Our team goal is to generate heat tolerant tomato cultivars by understanding the molecular mechanisms that control tomato reproduction. Our central hypothesis is that pollen tubes are uniquely sensitive to heat stress, but that thermotolerant variants have been selected that facilitate reproductive success at high temperature. We will use genomics to define these molecular adaptations and determine whether they are sufficient to enhance fruit production of thermosensitive cultivars at high temperature.

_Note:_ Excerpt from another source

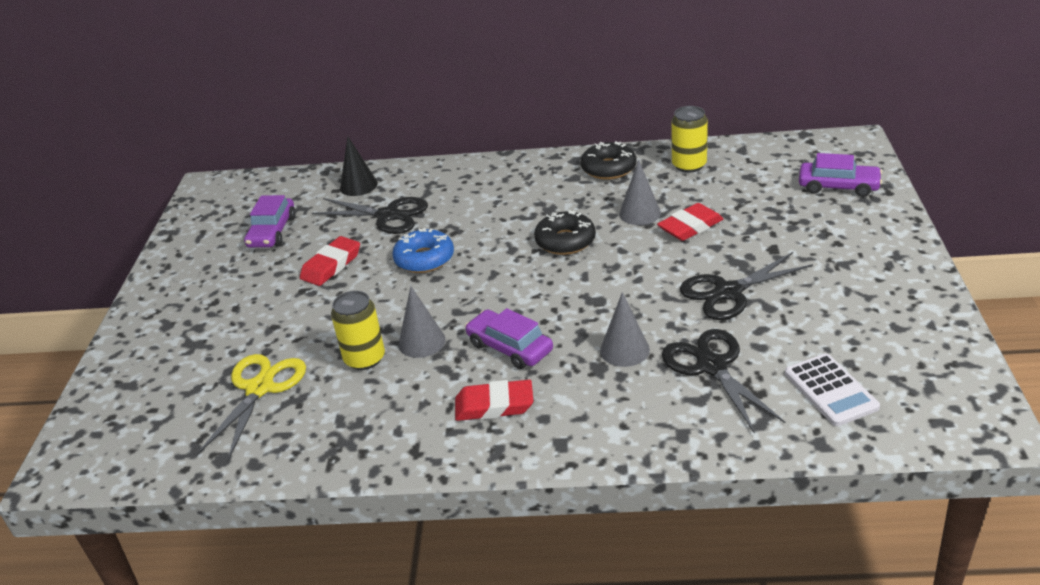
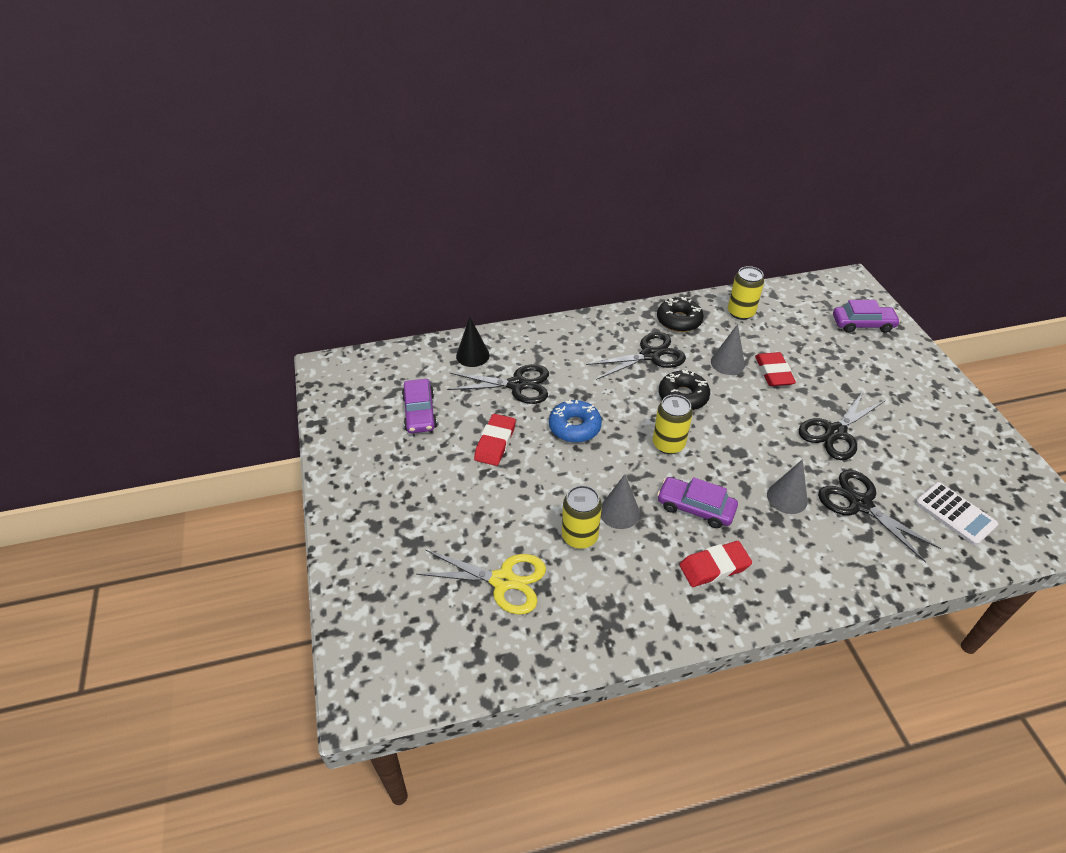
camera: 20 degrees left, 10 degrees up
(260, 388) = (503, 581): yellow scissors -> yellow scissors turned 105 degrees clockwise
(518, 284) = (668, 444): none -> yellow can
(553, 199) = (650, 355): none -> black scissors
(690, 227) = (773, 372): red eraser -> red eraser turned 45 degrees counterclockwise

Our preliminary studies found that multiple tomato cultivars that set fruit at high temperature also produce pollen tubes that grow at elevated temperatures that block growth in thermosensitive cultivars, including two of the most widely consumed varieties. Moreover, we found that the pistil modulates the heat stress response of the pollen tube. We also found that high temperature elevates reactive oxygen species in thermosensitive cultivars and that synthesis of flavonol antioxidants protects pollen at high temperatures.

We hypothesize that thermotolerant varieties express a pollen tube heat stress response that is either absent or diminished in thermosensitive cultivars and that the thermotolerant pistil buffers heat stress and facilitates pollen tube growth. Using reverse genetics, we will define the transcriptional changes that accompany heat stress in the pollen tube and the pistil, and also the functions of individual thermotolerance genes.